The team from OMD EMEA took on the Intel challenge –
Business Challenge: What is the impact of discussions in social media and brand health indicators on advertising effectiveness for high consideration purchases such as consumer PC sales in the US?
Prediction Challenge: Predict the sales revenue by CPU brand/device brand combination by month for Jan and Feb 2017.
A sample of the data was provided by sponsors and Intel in advance of the Hackathon for teams to interrogate. The shared data included social (twitter volume), Millward Brown brand health survey data, search, ad spend and sales data.
To cover all aspects, OMD EMEA sent a team with a blended skill set to approach it. Our team included Paul Cuckoo (Global Channel Planning Manager), Harry Daniels (Analyst), Cate McVeigh (Head of Marketing Sciences, Intel team) and Adam Abu-Nab (Social Intelligence Exec Director).
The Hackathon –
The OMD EMEA team created a predictive sales estimator from a combination of MMM (marketing mix models) and data output to show how variable ad spend can affect revenue.
What worked: Consideration was most effective in predicting sales. The consideration data from Millward Brown was effective in allowing us to predict revenue. Consideration was shown to be a strong driver of revenue and we were able to isolate a strong December/Christmas trend.
What didn’t work: Twitter data effects. We weren’t able to truly isolate the effects of the twitter data on media effectiveness.
Finalist teams from Ebiquity and Analytic Partners also presented MMM solutions but instead used a nested approach. This approach carves out relationships with twitter/brand health and spend first, before nesting this in a final revenue model.

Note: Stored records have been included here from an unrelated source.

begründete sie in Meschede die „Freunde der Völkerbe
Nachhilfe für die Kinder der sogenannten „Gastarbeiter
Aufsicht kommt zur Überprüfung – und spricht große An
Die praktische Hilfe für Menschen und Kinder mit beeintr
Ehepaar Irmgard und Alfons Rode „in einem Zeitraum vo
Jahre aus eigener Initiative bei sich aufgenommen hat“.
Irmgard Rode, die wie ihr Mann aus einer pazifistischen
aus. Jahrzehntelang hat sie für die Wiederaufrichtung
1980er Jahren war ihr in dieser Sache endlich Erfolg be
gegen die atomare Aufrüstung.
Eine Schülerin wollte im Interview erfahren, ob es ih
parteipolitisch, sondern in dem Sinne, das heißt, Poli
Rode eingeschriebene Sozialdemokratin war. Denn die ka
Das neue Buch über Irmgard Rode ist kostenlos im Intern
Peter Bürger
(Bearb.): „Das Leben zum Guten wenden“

Interestingly, dashboard solutions were also presented as outputs. These dashboards could forecast spend required to meet revenue targets based on brand health/twitter indicators.
Our key takeaways –
Do your prep: Sample data prep is the secret ingredient to success for Hackathons. Teams which pre-formatted and did as much data prep work in advance of the hackathon freed up valuable time. This meant they had more time to spend on modelling their solutions, as well as conceptualising and visualising the story they wanted to tell.
A fuller data eco-system is needed for business application: A challenge for all teams was the limitations of the data sources provided. For there to be actual business applications, a fuller eco-system of data sources and metrics could be provided.

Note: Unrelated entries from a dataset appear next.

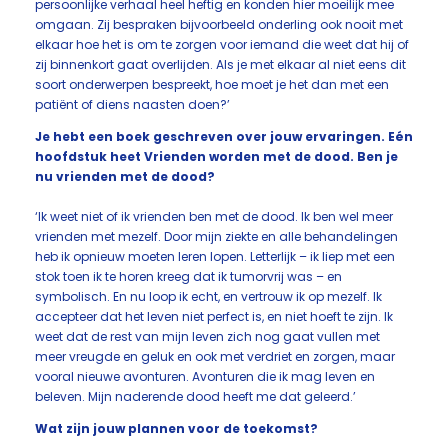
persoonlijke verhaal heel heftig en konden hier moeilijk mee
omgaan. Zij bespraken bijvoorbeeld onderling ook nooit met
elkaar hoe het is om te zorgen voor iemand die weet dat hij of
zij binnenkort gaat overlijden. Als je met elkaar al niet eens dit
soort onderwerpen bespreekt, hoe moet je het dan met een
patiënt of diens naasten doen?’
Je hebt een boek geschreven over jouw ervaringen. Eén
hoofdstuk heet Vrienden worden met de dood. Ben je
nu vrienden met de dood?
‘Ik weet niet of ik vrienden ben met de dood. Ik ben wel meer
vrienden met mezelf. Door mijn ziekte en alle behandelingen
heb ik opnieuw moeten leren lopen. Letterlijk – ik liep met een
stok toen ik te horen kreeg dat ik tumorvrij was – en
symbolisch. En nu loop ik echt, en vertrouw ik op mezelf. Ik
accepteer dat het leven niet perfect is, en niet hoeft te zijn. Ik
weet dat de rest van mijn leven zich nog gaat vullen met
meer vreugde en geluk en ook met verdriet en zorgen, maar
vooral nieuwe avonturen. Avonturen die ik mag leven en
beleven. Mijn naderende dood heeft me dat geleerd.’
Wat zijn jouw plannen voor de toekomst?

For example, a common problem teams faced was the search and social data provided (tweets) was solely volume over time and a mix of owned (brand driven) and earned (user) mentions within that. This limited data caused predictable peaks around owned campaign activity and campaign seasonality trends (Black Friday, Christmas, Apple Launches). This volume was also a mention and not the reach of a mention, which could prove a stronger correlation with ad effectiveness/intent/sales.

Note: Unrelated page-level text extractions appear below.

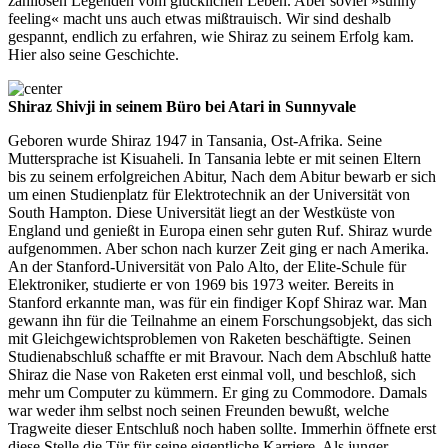
zahllosen Legenden vom glücklichen Leben. Aber soviel »sunny
feeling« macht uns auch etwas mißtrauisch. Wir sind deshalb
gespannt, endlich zu erfahren, wie Shiraz zu seinem Erfolg kam.
Hier also seine Geschichte.
Shiraz Shivji in seinem Büro bei Atari in Sunnyvale
Geboren wurde Shiraz 1947 in Tansania, Ost-Afrika. Seine
Muttersprache ist Kisuaheli. In Tansania lebte er mit seinen Eltern
bis zu seinem erfolgreichen Abitur, Nach dem Abitur bewarb er sich
um einen Studienplatz für Elektrotechnik an der Universität von
South Hampton. Diese Universität liegt an der Westküste von
England und genießt in Europa einen sehr guten Ruf. Shiraz wurde
aufgenommen. Aber schon nach kurzer Zeit ging er nach Amerika.
An der Stanford-Universität von Palo Alto, der Elite-Schule für
Elektroniker, studierte er von 1969 bis 1973 weiter. Bereits in
Stanford erkannte man, was für ein findiger Kopf Shiraz war. Man
gewann ihn für die Teilnahme an einem Forschungsobjekt, das sich
mit Gleichgewichtsproblemen von Raketen beschäftigte. Seinen
Studienabschluß schaffte er mit Bravour. Nach dem Abschluß hatte
Shiraz die Nase von Raketen erst einmal voll, und beschloß, sich
mehr um Computer zu kümmern. Er ging zu Commodore. Damals
war weder ihm selbst noch seinen Freunden bewußt, welche
Tragweite dieser Entschluß noch haben sollte. Immerhin öffnete erst
diese Stelle die Tür für seine eigentliche Karriere. Als junger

The semantics are equally important as the numbers: For social to be used as an indicator for purchase, you need to be able to cut where the real user discussion is happening and the richer semantics out of it. For example, are these mentions positive, negative, intent or consideration based? Can they be correlated and validated with intent/consideration survey data from Millward Brown? For search, what is the context in which people are searching for your brand, not just the volume?
At OMD EMEA, we have the capability to use tools that can cut social and search in these more meaningful ways. There’s also the differing audience discussion environments that need to be considered. A parallel test we ran using our social tools found that more Intel sales/intent discussions and social video views were happening on wider social platforms. For example, YouTube/twitch were platforms that resonated with gamers, while forums were preferred for B2B tech-heads in particular.
Given the nature of a hackathon, it’s understandable that the amount of data provided to teams is managed so that a solution can be turned around in 24 hours. What it has allowed teams to do is test some interesting ideas and models, take these and plug them into the broader data sets they have to work with during their day to day.
MMM still the most useful for marketers
Data science is an exciting field with new techniques that can revolutionise accurate predictions with minimal data. However, to properly answer business questions, regression modelling in the form of MMM has a long way to go before it’s beaten. Feeding that model with all the correct data sources is key to its accuracy.